Past companion departures have been sudden. Ian, Barbara, Ben, and Polly all found a chance opportunity to return to their own time and took it; Vicki (and Susan, sort of) fell in love and left in the final episode of a story; Steven was appointed head of a whole civilization; and Dodo, well, the less said, the better. Victoria, on the other hand, shows her anxiety gradually, playing off of Jamie’s rather child-like enthusiasm for danger and adventure. She’s grown up in the span of five stories, and she’s seen enough:
Victoria: Every time we go anywhere, something awful happens. Daleks, Cybermen…
Doctor: Yeti.
Victoria: Yes, and Yeti. Why can’t we go anywhere pleasant, where there’s no fighting? Just peace and happiness?
At the end of the story, she decides to stay on Earth, and it makes sense. Captured once more, used as bait once more, and forced to scream so often that even she declares it silly, one understands entirely why she’s willing to leave the blue box behind.
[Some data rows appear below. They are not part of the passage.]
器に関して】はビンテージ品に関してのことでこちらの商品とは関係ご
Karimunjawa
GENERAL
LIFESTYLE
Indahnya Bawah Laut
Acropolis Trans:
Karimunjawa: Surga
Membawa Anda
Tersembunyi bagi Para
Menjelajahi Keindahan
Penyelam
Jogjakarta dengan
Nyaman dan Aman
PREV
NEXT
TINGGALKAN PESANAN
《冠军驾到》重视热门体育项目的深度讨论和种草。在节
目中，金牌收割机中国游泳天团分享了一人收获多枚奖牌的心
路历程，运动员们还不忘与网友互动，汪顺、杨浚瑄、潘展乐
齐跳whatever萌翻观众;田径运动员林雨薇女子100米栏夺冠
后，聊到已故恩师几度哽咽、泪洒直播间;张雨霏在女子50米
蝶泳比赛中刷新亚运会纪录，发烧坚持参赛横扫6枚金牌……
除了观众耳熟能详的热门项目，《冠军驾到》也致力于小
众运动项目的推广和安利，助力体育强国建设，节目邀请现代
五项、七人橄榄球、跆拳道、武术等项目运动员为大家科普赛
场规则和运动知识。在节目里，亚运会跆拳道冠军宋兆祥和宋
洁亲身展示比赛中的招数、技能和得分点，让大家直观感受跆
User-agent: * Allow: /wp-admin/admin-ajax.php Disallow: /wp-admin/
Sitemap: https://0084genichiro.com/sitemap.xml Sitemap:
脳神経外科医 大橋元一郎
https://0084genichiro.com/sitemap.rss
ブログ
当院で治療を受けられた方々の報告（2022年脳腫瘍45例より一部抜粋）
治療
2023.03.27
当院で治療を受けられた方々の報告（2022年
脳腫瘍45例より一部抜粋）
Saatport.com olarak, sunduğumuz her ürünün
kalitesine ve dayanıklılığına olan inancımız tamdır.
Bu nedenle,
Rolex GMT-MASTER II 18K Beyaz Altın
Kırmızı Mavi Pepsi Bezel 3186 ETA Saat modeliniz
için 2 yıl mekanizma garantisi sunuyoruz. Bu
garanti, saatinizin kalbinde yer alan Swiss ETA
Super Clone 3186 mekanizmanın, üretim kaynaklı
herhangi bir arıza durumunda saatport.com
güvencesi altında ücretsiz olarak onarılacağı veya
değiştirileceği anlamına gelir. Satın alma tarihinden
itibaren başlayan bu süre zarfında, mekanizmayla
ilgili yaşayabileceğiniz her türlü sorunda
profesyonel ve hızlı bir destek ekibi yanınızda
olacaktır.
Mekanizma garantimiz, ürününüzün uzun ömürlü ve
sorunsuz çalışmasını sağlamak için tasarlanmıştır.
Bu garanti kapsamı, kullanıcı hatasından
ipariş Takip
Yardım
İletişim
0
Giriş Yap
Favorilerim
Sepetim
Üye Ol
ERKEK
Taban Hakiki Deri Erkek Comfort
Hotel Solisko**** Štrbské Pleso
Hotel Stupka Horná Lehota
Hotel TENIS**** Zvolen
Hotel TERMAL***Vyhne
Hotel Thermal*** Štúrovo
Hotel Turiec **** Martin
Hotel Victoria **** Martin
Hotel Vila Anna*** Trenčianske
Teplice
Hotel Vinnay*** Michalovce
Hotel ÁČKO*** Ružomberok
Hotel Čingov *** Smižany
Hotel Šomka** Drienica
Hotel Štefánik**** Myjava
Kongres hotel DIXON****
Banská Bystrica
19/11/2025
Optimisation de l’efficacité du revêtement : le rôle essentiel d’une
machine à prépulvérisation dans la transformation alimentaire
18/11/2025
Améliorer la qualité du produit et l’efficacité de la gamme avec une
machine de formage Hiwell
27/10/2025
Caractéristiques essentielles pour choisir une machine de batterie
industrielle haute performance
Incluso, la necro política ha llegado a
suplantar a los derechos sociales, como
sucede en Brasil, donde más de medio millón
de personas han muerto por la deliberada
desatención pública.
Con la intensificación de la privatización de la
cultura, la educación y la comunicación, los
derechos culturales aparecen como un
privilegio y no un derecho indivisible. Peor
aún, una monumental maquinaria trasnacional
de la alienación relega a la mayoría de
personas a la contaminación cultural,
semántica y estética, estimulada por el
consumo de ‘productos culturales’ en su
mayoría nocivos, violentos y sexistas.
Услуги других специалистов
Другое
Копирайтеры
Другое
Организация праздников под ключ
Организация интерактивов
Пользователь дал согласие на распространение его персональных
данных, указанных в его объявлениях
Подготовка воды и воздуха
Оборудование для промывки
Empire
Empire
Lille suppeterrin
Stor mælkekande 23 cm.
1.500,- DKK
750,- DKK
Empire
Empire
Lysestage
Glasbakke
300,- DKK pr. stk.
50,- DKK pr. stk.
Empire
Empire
Deborah Watling plays Victoria’s leaving with subtle grace, relieved and yet heartbroken.
Jamie, rather than the Doctor, shows the most emotion at her leaving, with Frazer Hines sulking at the end of the story, uninterested in whatever destination the Doctor has in store for them next. While Patrick Troughton inflects his final words of the story—”I was fond of her, too, you know, Jamie,”—to good effect, the leave-taking lacks the pathos of William Hartnell closing the TARDIS doors on Susan, or even leaving Cameca behind in “The Aztecs.” One can read this tonal difference in the fact that the Doctor knows she was going to leave, that he has seen her moving in this direction. He, too, understands her reasoning, making the decision more palatable for all concerned.
Setting aside the storyline, the care taken with Victoria’s departure shows a maturation in the series. Having established certain guidelines, certain expectations, the writers and production team are free to focus more on the characters themselves and their development from story to story. The degree to which the characters grow (and even remain relatively consistent) will depend greatly on the writers for each story, but there’s an arc to the characters now. If the occasional foamy ancient weed creature is the price to pay, well, so be it. Besides, it’s not like the Cybermen are ever far away.